[Passage provided]

Thursday, December 13, 2012

How Encryption works

en = make | crypt = secret

Encryption is making something secret so unauthorized parties cannot read it.

Encryption algorithms are used to encrypt/decrypt the data, and a specific value named Key is used in these algorithms. This value is named as such because it's the key for locking and unlocking the encrypted data.

When encrypting, these algorithms take the data (in plain-text) and a key as the input and output the cypher-text (data in an unreadable format).

When decrypting, they take the cypher-text and a key as the input and output  plain-text data.

Encryption algorithms are publicly available and the only thing an unauthorized party requires to access the data is this key.

There are two key based encryption mechanisms...

1. Symmetric Encryption

Symmetric = both sides equals. 
So, Symmetric Encryption = encryption/decryption by the same key.

This is also called the shared key encryption. The key is known by both the originating and the intended receiving party, and it is used for both encryption and decryption.

[/Passage provided]
[Provided material]

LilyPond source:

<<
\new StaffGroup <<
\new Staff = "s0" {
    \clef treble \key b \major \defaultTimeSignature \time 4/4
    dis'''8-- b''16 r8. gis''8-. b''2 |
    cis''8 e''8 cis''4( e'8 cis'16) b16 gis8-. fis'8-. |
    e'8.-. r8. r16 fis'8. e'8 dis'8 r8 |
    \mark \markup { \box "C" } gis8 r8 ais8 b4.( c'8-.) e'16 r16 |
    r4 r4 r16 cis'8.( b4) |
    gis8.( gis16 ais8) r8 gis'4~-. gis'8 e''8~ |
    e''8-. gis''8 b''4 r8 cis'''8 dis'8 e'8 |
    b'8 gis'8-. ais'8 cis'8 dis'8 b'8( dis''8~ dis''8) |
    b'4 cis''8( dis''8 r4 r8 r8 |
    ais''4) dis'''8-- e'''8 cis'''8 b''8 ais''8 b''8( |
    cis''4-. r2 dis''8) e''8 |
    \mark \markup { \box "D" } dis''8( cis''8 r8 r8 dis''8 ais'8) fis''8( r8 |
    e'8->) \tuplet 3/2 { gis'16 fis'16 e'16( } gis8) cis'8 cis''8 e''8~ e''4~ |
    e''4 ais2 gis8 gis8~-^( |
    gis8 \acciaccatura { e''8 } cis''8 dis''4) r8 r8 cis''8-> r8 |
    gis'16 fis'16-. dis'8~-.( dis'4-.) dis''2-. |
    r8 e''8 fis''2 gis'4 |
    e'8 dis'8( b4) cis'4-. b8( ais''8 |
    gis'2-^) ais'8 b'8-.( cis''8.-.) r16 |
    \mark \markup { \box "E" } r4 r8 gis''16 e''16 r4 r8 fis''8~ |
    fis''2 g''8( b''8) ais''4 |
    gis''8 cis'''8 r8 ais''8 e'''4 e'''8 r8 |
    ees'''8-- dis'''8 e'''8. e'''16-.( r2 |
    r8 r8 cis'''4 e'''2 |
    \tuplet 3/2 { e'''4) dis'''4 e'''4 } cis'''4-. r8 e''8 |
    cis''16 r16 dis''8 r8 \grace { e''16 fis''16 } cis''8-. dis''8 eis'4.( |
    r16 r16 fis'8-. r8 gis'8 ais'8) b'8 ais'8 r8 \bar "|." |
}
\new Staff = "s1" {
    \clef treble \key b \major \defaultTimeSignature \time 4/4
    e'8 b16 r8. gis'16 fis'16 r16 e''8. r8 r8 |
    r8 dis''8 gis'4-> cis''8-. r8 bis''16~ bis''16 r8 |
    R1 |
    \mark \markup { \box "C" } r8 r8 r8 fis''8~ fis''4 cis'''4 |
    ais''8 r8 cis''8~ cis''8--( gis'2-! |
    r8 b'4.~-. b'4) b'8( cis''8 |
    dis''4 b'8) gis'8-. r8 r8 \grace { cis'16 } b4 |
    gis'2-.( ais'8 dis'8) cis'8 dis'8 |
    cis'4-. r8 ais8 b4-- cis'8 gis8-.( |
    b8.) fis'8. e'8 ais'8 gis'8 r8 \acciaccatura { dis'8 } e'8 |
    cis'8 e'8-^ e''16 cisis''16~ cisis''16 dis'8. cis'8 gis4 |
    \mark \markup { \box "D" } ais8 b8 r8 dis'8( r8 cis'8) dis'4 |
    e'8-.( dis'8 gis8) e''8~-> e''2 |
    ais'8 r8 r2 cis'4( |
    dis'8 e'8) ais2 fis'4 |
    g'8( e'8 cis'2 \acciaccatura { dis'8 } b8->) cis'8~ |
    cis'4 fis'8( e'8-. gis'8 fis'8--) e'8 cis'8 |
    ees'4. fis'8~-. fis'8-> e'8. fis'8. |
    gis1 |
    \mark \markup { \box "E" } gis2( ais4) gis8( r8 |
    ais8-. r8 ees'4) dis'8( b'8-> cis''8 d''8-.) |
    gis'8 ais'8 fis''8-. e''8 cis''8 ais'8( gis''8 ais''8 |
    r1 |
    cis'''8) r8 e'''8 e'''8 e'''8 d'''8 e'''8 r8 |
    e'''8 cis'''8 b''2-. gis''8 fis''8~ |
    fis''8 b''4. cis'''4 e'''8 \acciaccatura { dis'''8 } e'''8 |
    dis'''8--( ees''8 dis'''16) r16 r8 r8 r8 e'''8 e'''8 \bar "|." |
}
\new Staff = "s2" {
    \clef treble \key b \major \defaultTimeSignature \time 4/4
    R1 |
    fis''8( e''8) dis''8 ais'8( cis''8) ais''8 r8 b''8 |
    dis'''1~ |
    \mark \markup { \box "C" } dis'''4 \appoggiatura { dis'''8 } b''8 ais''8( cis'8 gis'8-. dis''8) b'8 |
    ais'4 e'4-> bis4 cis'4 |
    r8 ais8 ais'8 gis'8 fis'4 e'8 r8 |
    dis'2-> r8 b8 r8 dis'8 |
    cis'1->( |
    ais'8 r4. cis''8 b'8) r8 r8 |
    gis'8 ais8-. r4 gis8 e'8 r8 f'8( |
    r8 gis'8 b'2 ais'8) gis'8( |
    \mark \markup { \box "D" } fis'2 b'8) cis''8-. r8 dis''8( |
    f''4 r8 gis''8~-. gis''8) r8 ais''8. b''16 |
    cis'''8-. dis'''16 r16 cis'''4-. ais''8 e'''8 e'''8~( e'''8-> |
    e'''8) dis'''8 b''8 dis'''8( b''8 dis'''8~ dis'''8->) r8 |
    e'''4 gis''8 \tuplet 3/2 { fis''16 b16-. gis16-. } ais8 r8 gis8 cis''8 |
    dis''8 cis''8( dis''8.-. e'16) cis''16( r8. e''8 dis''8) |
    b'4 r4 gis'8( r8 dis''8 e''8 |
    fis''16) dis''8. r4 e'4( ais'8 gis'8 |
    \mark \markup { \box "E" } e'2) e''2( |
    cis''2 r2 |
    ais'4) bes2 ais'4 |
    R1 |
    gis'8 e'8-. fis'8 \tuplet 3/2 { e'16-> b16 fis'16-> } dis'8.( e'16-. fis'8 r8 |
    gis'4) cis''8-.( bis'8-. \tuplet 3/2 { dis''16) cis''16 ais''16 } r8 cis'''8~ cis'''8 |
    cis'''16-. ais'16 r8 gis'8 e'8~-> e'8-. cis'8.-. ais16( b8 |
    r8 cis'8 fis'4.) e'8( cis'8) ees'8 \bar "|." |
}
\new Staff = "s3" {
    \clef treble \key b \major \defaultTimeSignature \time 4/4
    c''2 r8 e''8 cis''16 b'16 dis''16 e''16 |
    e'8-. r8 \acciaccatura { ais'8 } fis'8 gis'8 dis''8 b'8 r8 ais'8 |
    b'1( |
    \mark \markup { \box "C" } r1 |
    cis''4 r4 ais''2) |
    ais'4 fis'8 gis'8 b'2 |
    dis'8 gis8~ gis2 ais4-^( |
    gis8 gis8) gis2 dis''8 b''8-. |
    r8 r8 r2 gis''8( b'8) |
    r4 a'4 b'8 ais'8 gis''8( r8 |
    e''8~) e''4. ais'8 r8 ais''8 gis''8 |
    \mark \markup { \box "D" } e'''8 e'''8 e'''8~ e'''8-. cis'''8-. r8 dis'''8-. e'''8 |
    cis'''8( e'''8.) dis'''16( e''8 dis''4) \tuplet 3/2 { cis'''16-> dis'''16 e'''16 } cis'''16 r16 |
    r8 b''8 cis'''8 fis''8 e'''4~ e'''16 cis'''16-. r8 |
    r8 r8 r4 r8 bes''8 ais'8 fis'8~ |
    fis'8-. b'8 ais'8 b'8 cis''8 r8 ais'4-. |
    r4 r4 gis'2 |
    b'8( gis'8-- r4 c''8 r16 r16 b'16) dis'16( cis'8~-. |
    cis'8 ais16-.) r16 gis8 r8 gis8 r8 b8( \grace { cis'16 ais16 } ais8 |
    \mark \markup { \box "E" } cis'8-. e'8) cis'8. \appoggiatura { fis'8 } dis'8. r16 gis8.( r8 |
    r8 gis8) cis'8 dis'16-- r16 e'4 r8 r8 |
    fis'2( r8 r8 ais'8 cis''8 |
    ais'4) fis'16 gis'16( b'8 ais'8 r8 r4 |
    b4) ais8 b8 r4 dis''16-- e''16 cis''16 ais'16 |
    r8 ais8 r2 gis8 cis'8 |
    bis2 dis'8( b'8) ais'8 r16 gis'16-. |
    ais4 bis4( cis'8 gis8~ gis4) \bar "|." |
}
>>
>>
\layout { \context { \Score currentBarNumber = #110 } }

[/Provided material]

§ Task description: According to the post on how encryption works, why is the specific value used in encryption algorithms named "Key"? Answer in one to three sentences.

§ Worked solution: The value is named "Key" because it is the key for locking and unlocking the encrypted data. The algorithms use it both to turn plain text into cypher-text and to turn cypher-text back into plain text.